• [WHAT YOU ARE ASKED TO DO] Return each of the following rows verbatim, keeping every line and its order unchanged.

Dataset rows
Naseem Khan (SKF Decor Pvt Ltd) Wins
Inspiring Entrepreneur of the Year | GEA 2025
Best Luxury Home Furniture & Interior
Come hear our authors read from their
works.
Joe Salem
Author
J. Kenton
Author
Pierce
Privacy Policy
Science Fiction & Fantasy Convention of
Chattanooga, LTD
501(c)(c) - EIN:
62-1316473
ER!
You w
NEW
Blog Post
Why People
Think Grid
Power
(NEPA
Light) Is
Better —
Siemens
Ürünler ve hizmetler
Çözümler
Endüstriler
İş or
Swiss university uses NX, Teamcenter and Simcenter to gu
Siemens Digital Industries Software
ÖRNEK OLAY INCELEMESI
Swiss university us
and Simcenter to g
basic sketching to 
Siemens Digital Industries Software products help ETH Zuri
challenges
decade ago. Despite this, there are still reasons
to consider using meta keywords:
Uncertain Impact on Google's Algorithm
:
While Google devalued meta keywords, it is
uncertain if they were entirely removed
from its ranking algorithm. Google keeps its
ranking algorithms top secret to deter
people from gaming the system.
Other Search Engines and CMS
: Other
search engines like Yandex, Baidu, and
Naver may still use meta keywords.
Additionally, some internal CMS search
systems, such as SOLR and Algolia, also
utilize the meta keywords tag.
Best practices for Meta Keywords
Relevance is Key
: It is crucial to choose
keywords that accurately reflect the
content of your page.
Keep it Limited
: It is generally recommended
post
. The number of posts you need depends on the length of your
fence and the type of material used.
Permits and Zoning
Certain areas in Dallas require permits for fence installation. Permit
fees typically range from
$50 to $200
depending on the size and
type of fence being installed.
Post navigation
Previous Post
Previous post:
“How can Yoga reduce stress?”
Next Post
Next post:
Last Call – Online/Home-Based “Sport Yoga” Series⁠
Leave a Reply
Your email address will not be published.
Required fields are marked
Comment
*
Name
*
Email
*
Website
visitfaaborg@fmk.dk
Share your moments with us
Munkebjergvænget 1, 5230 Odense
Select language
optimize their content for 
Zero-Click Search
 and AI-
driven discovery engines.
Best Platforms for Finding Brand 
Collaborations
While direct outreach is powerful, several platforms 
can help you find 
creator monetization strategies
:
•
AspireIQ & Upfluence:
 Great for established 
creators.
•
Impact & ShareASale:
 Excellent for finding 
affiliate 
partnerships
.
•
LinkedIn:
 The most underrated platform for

• [SOLUTION TO THIS EXERCISE]
Naseem Khan (SKF Decor Pvt Ltd) Wins
Inspiring Entrepreneur of the Year | GEA 2025
Best Luxury Home Furniture & Interior
Come hear our authors read from their
works.
Joe Salem
Author
J. Kenton
Author
Pierce
Privacy Policy
Science Fiction & Fantasy Convention of
Chattanooga, LTD
501(c)(c) - EIN:
62-1316473
ER!
You w
NEW
Blog Post
Why People
Think Grid
Power
(NEPA
Light) Is
Better —
Siemens
Ürünler ve hizmetler
Çözümler
Endüstriler
İş or
Swiss university uses NX, Teamcenter and Simcenter to gu
Siemens Digital Industries Software
ÖRNEK OLAY INCELEMESI
Swiss university us
and Simcenter to g
basic sketching to 
Siemens Digital Industries Software products help ETH Zuri
challenges
decade ago. Despite this, there are still reasons
to consider using meta keywords:
Uncertain Impact on Google's Algorithm
:
While Google devalued meta keywords, it is
uncertain if they were entirely removed
from its ranking algorithm. Google keeps its
ranking algorithms top secret to deter
people from gaming the system.
Other Search Engines and CMS
: Other
search engines like Yandex, Baidu, and
Naver may still use meta keywords.
Additionally, some internal CMS search
systems, such as SOLR and Algolia, also
utilize the meta keywords tag.
Best practices for Meta Keywords
Relevance is Key
: It is crucial to choose
keywords that accurately reflect the
content of your page.
Keep it Limited
: It is generally recommended
post
. The number of posts you need depends on the length of your
fence and the type of material used.
Permits and Zoning
Certain areas in Dallas require permits for fence installation. Permit
fees typically range from
$50 to $200
depending on the size and
type of fence being installed.
Post navigation
Previous Post
Previous post:
“How can Yoga reduce stress?”
Next Post
Next post:
Last Call – Online/Home-Based “Sport Yoga” Series⁠
Leave a Reply
Your email address will not be published.
Required fields are marked
Comment
*
Name
*
Email
*
Website
visitfaaborg@fmk.dk
Share your moments with us
Munkebjergvænget 1, 5230 Odense
Select language
optimize their content for 
Zero-Click Search
 and AI-
driven discovery engines.
Best Platforms for Finding Brand 
Collaborations
While direct outreach is powerful, several platforms 
can help you find 
creator monetization strategies
:
•
AspireIQ & Upfluence:
 Great for established 
creators.
•
Impact & ShareASale:
 Excellent for finding 
affiliate 
partnerships
.
•
LinkedIn:
 The most underrated platform for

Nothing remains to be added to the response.